When an organisation moves to a solution provided in the cloud, such as communications as a service, the first difference CFOs will notice is that expenditure for these services moves from being mainly CapEx to being mostly OpEx. No longer will the business need to buy in most of the hardware associated with communications over IP, such as servers, distribution boxes etc, instead the functions of these devices will be provided remotely.

The advantages of this are numerous, but probably the most important to a business today is flexibility. Using OpEx to purchase key functions requires less administration than CapEx, meaning decisions can be taken more quickly and services implemented more rapidly. This also provides business agility, allowing solutions to be increased or reduced overnight with little expense.
How much of the cloud solution is paid for through CapEx and OpEx depends on the type procured and how much of the IT infrastructure businesses want to transfer."

 

10. James Henigan, operations director at Outsourcery

"Cloud computing is a flexible and easily accessible way of consuming your IT services – a Cloud Services Provider (CSP) can host the applications your business needs for you, keeping your files backed-up in data centres, so you don’t have to manage them on-premises. Cloud is worth investing in from a financial standpoint because it’s cost-effective, as companies that choose to adopt the cloud can scale usage up or down depending on business needs at any given point in time. There is no huge capital expenditure needed, project budgets have minimal start-up costs, and you’re generally dealing with predictable monthly operational expenditure, contributing to a healthier balance sheet."

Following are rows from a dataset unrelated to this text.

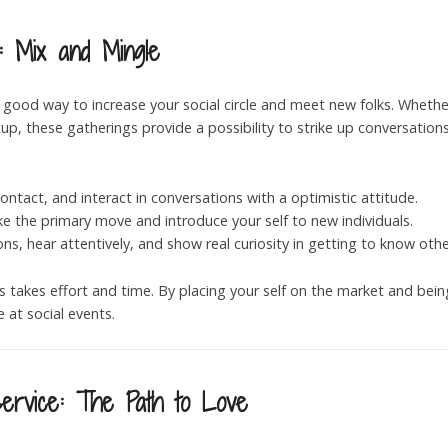
: Mix and Mingle
 good way to increase your social circle and meet new folks. Whether
, these gatherings provide a possibility to strike up conversation
ontact, and interact in conversations with a optimistic attitude.
ke the primary move and introduce your self to new individuals.
ons, hear attentively, and show real curiosity in getting to know othe
ps takes effort and time. By placing your self on the market and be
 at social events.
Service: The Path to Love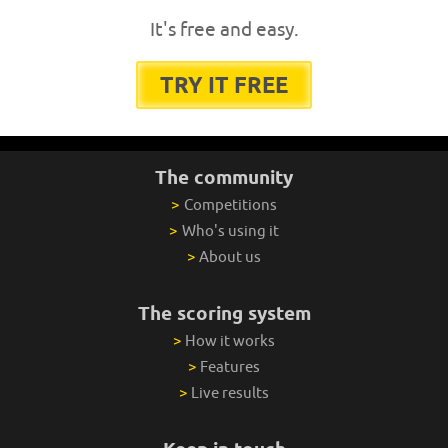
It's free and easy.
TRY IT FREE
The community
>
Competitions
>
Who's using it
>
About us
The scoring system
>
How it works
>
Features
>
Live results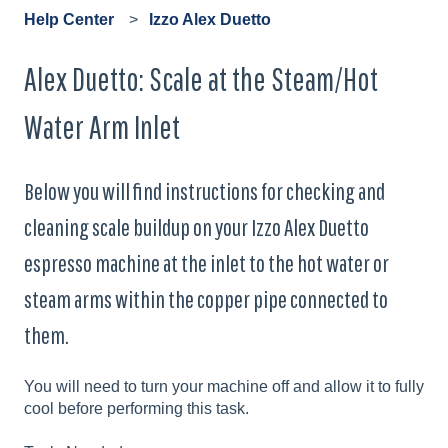
Help Center
Izzo Alex Duetto
Alex Duetto: Scale at the Steam/Hot
Water Arm Inlet
Below you will find instructions for checking and
cleaning scale buildup on your Izzo Alex Duetto
espresso machine at the inlet to the hot water or
steam arms within the copper pipe connected to
them.
You will need to turn your machine off and allow it to fully
cool before performing this task.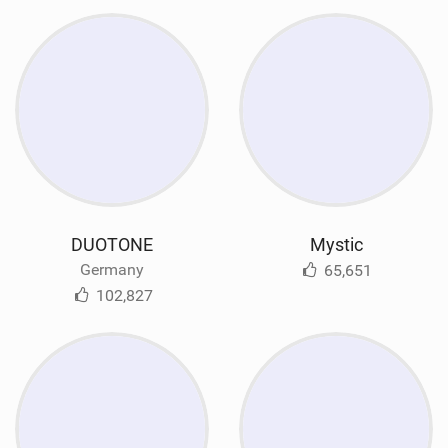
DUOTONE
Mystic
Germany
65,651
102,827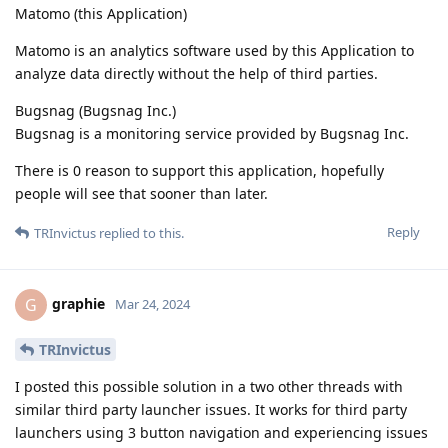
Matomo (this Application)
Matomo is an analytics software used by this Application to
analyze data directly without the help of third parties.
Bugsnag (Bugsnag Inc.)
Bugsnag is a monitoring service provided by Bugsnag Inc.
There is 0 reason to support this application, hopefully
people will see that sooner than later.
Reply
TRInvictus
replied to this.
graphie
G
Mar 24, 2024
TRInvictus
I posted this possible solution in a two other threads with
similar third party launcher issues. It works for third party
launchers using 3 button navigation and experiencing issues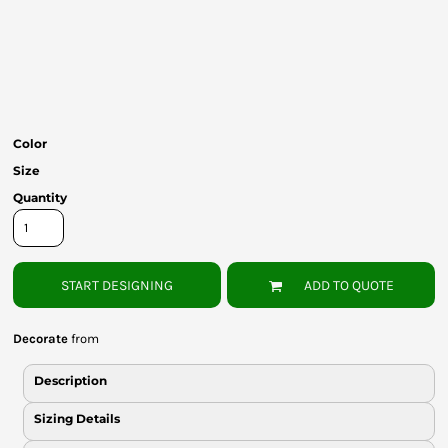
Bottoms
Headwear
Bags
Babies
Color
Size
Quantity
START DESIGNING
ADD TO QUOTE
Decorate
from
Description
Sizing Details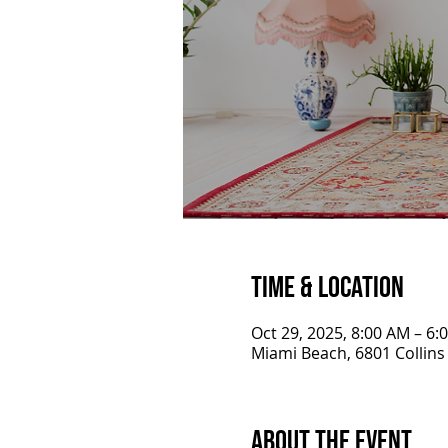
Time & Location
Oct 29, 2025, 8:00 AM – 6:
Miami Beach, 6801 Collins
About the Event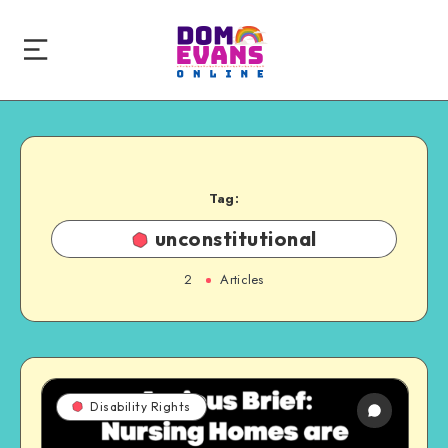
Tag:
unconstitutional
2
Articles
Disability Rights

11. Paul Bamforth, country manager at Projectplace

"With the cloud, you only pay for what you consume. Using the cloud means that if you’re a retailer, for example, you don’t need to build an expensive infrastructure to ensure your website has the capacity to cope with the busy Christmas shopping period. By giving you the IT capacity you need elastically and on demand, the cloud makes your business more agile and enables quicker decision making in a competitive market. Through zero CAPEX, it saves you money by eliminating the need for costly on-promise hardware and software, or specialist engineers to manage them. It allows you to invest your resources on the core business instead of IT, freeing up funds for use in new ventures, R&D and talent to drive future growth."

 

12. Members of The Corporate IT Forum

"Cloud computing doesn’t involve any capital investment. You only pay for what you use on a ‘per minute’ or ‘per hour’ basis. It is great for start-ups, projects, bursts of demand (such as concert booking systems) and trying stuff out.
Cloud solutions can offer the business the same IT functionality and support as they get today, but with greater benefits. These include reduced total cost of ownership, reduced environmental impact (through carbon reduction) and greater productivity."
The member who provided this definition was keen to point out that realising such advantages depends to a certain extent on the organisation’s ability to measure and report on them."

13. Dennis van der Veeke, CIO at SDL

"It’s true what they say about the business case for cloud – key benefits include agility and scalability – but this usually isn’t the language that makes a CFO stand up and listen. You need to show what ‘agility’ and ‘scalability’ really mean for your company’s bottom line. It often means there are no fixed costs or there are monthly fees. There are even ‘pay as you go’ payment models which allow your business to scale up and down on cloud solutions dependent on business needs, like scaling up to meet peak seasonal online traffic for ecommerce sites. These flexible commercials increase return on investment and, in the longer term, help reduce CAPEX – words a CFO likes to hear.

Using cloud solutions that offer a trial period to demonstrate ‘proof of the concept’ really can lower financial risk for the CFO. In addition, implementing cloud technologies that have been thoroughly tested, certified and audited for safeguarding a company’s security policies is essential too. That’s the type of language that would help sell the benefits of cloud to your CFO."